EXERCISE REQUIREMENTS ▸
Decide whether each statement below agrees with the forum thread about adding arrays with the carry flag. Answer yes or no for each and quote the words from the thread that decide it.
1. The TEST instruction clears the CF flag.
2. The update calls jrcxz a good choice inside a loop.
3. The person asking prefers to save and restore FLAGS with LAHF and SAHF.
+++ EXTRACT PROVIDED +++
I have this loop that essentially adds two dynamic-width integers (in reality, it is unrolled a bit, but that does not matter here). Register RCX
contains the destination address, RDX
contains the source address, and R8
contains the length of the arrays.
clc # Clear CF flag before beginning
.Lloop0:
movq (%rdx), %rax # Load memory for next addition
adcq %rax, (%rcx) # Perform addition with carry (i.e. using CF flag)
leaq 8(%rcx), %rcx # Increment destination address (without affecting CF)
leaq 8(%rdx), %rdx # Increment source address (without affecting CF)
leaq -1(%r8), %r8 # Decrement length (without affecting CF)
testq %r8, %r8 # Test if length is zero (affects CF!)
jne Lloop0
The problem is that the TEST
instruction clears the CF
flag, which is needed by the next ADC
. The CMP
instruction would also have a similar effect.
I could of course copy the FLAGS
register using LAHF
before the test and restore it using SAHF
at the beginning of the loop, but I would like to avoid that if there is a way around it.
(Accepted answer)
You can swap the roles of %r8
and %rcx
above to yield:
clc
.p2align 4 # just a thought...
.Lloop0:
jrcxz .Lloop0_end
...
leaq -1(%rcx), %rcx
jmp .Lloop0
.Lloop0_end:
Update: jrcxz
inside a loop is never good, whereas dec / jnz
benefits from macro-fusion on recent micro-architectures. Perhaps I was overly pessimistic (10 years ago!) about the partial flags stall introduced by dec
- it is now an unequivocally better solution; i.e., replacing the last 3 lines with: dec %r8, jnz .Lloop0
andq %r8, %r8 # CF = 0
# jz .Lloop0_end
.p2align 4
.Lloop0:
movq (%rdx), %rax
leaq 8(%rdx), %rdx
adcq %rax, (%rcx)
leaq 8(%rcx), %rcx
decq %r8
jnz .Lloop0
.Lloop0_end:
+++ EXCERPTED DATA +++
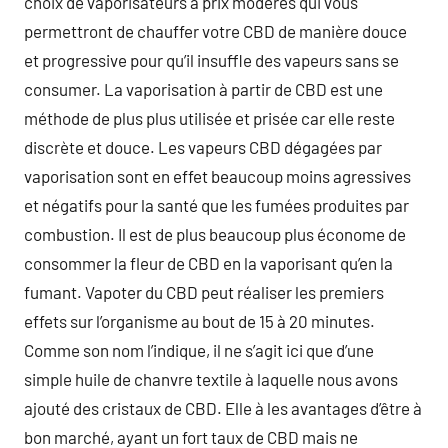
choix de vaporisateurs à prix modérés qui vous
permettront de chauffer votre CBD de manière douce
et progressive pour qu’il insuffle des vapeurs sans se
consumer. La vaporisation à partir de CBD est une
méthode de plus plus utilisée et prisée car elle reste
discrète et douce. Les vapeurs CBD dégagées par
vaporisation sont en effet beaucoup moins agressives
et négatifs pour la santé que les fumées produites par
combustion. Il est de plus beaucoup plus économe de
consommer la fleur de CBD en la vaporisant qu’en la
fumant. Vapoter du CBD peut réaliser les premiers
effets sur l’organisme au bout de 15 à 20 minutes.
Comme son nom l’indique, il ne s’agit ici que d’une
simple huile de chanvre textile à laquelle nous avons
ajouté des cristaux de CBD. Elle à les avantages d’être à
bon marché, ayant un fort taux de CBD mais ne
+++
FINISHED EXERCISE ▸
1. Yes: "the TEST instruction clears the CF flag, which is needed by the next ADC"
2. No: "jrcxz inside a loop is never good"
3. No: "but I would like to avoid that if there is a way around it."